Romer made a plan of the Hudson River, New York, and the adjoining country. In 1700, he explored the territories of the Iroquois Confederacy, who were allied with the British, and made a map of his journey among them. From 1701 to 1703, he was engaged in fortifying Boston Harbour. He built Castle William, mounting one hundred guns, on Castle Island. It was destroyed on 17 March 1776, when the British evacuated Boston. Many years afterwards, a slate slab with a Latin inscription was found among the ruins, giving the dates when the work was commenced and finished, and stating that it was constructed by Romer, "a military architect of the first rank." Romer constructed defensive posts and forts in the Iroquois territories, and many of them were executed at his own expense, for which he was never reimbursed. He was a member of the Council of New York Province, and his knowledge of the colony, and especially of the Iroquois, was valuable to Lord Bellomont and to his successor Lord Cornbury, who succeeded to the governorship in 1702.

In 1703, Romer, who was suffering from "a distemper not curable in those parts for want of experienced surgeons", applied to return to England.
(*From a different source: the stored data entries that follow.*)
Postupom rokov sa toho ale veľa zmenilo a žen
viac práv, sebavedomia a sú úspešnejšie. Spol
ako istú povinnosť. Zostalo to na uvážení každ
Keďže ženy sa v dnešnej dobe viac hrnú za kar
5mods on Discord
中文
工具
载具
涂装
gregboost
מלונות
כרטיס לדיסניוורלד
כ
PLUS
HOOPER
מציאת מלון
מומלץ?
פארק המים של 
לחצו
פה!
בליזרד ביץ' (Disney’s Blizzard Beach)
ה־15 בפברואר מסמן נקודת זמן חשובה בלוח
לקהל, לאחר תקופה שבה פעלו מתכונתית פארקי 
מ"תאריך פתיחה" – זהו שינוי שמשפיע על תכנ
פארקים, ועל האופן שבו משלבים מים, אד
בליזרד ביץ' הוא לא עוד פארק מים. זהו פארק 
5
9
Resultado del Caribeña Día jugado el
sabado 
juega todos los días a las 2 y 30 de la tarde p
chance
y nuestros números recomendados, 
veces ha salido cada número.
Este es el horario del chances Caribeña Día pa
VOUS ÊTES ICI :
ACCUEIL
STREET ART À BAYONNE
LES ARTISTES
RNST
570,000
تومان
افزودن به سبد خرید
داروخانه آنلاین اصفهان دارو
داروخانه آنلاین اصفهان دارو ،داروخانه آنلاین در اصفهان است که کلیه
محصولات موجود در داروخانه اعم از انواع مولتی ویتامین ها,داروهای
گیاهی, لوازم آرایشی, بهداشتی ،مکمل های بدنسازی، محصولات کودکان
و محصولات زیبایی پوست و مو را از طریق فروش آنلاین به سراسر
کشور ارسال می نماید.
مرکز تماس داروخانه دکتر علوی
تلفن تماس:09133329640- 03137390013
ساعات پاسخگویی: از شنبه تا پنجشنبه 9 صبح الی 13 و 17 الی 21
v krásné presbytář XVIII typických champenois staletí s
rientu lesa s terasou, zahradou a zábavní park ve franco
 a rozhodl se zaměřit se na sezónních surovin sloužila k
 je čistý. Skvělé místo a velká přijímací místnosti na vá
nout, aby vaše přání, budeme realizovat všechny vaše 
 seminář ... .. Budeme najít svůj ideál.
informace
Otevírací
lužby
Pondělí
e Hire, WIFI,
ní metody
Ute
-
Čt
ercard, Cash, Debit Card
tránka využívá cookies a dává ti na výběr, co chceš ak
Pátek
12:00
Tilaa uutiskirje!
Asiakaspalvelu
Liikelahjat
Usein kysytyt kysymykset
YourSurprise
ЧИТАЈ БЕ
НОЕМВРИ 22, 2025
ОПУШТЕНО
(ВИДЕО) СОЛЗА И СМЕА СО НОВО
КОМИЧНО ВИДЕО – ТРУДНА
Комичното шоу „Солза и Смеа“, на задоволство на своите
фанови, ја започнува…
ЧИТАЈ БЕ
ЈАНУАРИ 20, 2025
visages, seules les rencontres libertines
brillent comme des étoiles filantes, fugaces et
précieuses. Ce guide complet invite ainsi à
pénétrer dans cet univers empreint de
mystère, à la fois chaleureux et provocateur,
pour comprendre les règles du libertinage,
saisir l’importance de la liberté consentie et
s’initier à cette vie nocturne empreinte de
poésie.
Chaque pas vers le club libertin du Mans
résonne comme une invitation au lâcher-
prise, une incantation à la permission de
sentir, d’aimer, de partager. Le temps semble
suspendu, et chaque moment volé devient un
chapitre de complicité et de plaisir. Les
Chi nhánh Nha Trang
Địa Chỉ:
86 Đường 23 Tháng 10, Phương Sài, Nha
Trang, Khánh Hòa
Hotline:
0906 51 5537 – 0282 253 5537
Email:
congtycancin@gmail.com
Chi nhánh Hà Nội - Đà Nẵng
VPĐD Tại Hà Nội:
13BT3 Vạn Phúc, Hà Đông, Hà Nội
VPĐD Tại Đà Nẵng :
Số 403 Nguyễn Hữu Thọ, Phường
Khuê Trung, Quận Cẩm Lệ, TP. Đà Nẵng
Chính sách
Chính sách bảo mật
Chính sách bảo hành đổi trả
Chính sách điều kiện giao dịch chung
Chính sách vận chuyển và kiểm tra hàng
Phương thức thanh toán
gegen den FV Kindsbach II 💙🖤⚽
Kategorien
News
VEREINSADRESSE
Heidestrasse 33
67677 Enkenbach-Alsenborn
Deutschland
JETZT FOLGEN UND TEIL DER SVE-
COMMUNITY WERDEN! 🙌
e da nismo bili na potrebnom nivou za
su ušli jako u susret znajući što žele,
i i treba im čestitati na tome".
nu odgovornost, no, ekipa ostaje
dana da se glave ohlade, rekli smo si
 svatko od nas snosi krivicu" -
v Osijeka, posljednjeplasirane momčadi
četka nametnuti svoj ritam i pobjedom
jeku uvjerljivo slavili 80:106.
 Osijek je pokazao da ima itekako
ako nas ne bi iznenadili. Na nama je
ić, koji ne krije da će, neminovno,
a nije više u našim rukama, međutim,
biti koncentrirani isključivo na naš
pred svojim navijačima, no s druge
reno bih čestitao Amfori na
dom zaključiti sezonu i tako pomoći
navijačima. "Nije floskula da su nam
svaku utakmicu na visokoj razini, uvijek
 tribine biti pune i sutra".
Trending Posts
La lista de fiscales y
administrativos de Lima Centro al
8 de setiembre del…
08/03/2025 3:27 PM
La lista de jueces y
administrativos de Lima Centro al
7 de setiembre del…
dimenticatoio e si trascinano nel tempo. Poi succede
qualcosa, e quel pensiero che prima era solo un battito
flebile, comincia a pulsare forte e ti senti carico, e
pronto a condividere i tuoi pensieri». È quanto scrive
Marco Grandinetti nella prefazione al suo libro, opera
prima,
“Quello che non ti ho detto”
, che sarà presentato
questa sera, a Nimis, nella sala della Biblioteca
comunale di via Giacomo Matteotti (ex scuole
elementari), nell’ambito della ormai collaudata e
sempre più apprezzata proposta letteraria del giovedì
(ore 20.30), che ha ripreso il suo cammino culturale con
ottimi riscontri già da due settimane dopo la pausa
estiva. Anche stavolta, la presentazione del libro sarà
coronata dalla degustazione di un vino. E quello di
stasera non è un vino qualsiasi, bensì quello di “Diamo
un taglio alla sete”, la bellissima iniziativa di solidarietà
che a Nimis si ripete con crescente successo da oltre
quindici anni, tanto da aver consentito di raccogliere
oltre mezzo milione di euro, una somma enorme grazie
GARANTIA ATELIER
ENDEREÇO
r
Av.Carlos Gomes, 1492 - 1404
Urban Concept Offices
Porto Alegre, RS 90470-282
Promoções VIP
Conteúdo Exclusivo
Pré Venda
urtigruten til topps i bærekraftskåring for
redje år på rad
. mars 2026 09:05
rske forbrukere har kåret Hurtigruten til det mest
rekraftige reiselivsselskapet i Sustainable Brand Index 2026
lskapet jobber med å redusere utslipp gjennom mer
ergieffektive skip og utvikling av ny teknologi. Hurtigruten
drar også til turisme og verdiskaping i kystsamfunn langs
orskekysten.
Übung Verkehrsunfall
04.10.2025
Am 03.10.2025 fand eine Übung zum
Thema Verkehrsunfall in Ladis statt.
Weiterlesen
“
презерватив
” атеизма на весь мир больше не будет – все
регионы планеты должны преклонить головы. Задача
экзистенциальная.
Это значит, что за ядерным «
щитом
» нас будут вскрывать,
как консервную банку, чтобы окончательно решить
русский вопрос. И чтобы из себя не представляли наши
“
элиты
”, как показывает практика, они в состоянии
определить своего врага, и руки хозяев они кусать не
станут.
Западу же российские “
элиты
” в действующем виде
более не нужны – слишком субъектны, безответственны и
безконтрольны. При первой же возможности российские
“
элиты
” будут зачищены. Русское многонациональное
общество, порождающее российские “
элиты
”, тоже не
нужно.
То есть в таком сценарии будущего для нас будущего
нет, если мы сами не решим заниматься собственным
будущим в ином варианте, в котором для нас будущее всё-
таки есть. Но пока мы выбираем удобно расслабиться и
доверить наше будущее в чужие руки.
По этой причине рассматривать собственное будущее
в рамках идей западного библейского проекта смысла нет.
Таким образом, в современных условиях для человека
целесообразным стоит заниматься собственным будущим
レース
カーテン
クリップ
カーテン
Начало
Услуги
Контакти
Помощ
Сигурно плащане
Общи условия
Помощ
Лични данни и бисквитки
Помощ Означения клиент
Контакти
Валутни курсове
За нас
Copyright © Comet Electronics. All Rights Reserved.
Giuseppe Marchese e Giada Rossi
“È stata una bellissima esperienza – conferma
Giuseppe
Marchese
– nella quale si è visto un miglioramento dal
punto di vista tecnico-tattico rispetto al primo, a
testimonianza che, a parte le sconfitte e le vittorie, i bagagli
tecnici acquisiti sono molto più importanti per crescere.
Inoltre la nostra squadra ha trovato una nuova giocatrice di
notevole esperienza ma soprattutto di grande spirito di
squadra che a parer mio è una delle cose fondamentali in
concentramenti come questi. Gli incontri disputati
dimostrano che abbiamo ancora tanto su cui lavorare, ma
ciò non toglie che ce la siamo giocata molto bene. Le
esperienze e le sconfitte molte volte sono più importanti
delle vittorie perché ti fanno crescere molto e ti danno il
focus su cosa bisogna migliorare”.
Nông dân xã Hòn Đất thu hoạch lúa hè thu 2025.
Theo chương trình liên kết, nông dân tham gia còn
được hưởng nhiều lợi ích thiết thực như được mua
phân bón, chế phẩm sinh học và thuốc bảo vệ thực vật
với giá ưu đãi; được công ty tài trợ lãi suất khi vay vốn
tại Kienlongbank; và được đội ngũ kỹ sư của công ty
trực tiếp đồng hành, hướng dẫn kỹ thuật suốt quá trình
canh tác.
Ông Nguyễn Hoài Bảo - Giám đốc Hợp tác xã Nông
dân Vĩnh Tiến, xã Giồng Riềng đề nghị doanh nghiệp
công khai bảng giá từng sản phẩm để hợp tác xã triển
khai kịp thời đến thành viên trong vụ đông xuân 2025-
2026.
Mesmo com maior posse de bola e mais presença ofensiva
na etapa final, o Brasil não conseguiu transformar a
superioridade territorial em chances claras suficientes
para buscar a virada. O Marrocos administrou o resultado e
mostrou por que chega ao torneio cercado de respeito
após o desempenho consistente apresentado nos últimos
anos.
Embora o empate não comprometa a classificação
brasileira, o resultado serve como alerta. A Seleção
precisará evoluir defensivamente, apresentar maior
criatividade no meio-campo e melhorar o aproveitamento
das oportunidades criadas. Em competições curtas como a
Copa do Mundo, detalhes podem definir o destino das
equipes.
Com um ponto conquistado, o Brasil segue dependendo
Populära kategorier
The Board of Ordnance instead ordered him to go to Barbados, and it was only on the intervention of the Council of Trade, who represented his services, that on 14 August 1704 he was ordered home as soon as he should be relieved. He remained in America until 1706. He completed the plans of Castle Island, Boston Bay, which are now in the British Museum.

==Return home and later life==
On his homeward voyage he was captured by the French and carried to St. Malo, where he was liberated on parole. The usual offer of twenty seamen in exchange for a colonel was refused by the French, and Romer returned to England to negotiate for an exchange. The Board of Ordnance suggested that the French might accept the Marquis de Levy, taken in , or Chevalier Nangis.

In September 1707 Romer visited Düsseldorf, carrying a letter of recommendation from Queen Anne to the Elector Palatine. In 1708, his exchange having been effected, he was employed in designing defences for Portsmouth, which were submitted to the Board of Ordnance in the following year, and in the construction of Blockhouse Fort at the entrance of Portsmouth Harbour. He continued in charge of the Portsmouth defences, occasionally visiting other fortified towns, such as Harwich, which he reported on in 1710, and places in Flanders, until his death in 1713. He was buried at Düsseldorf, where he had some property. His son John Lambertus Romer (1680–1754) followed him into a career as a military engineer, and served in Scotland.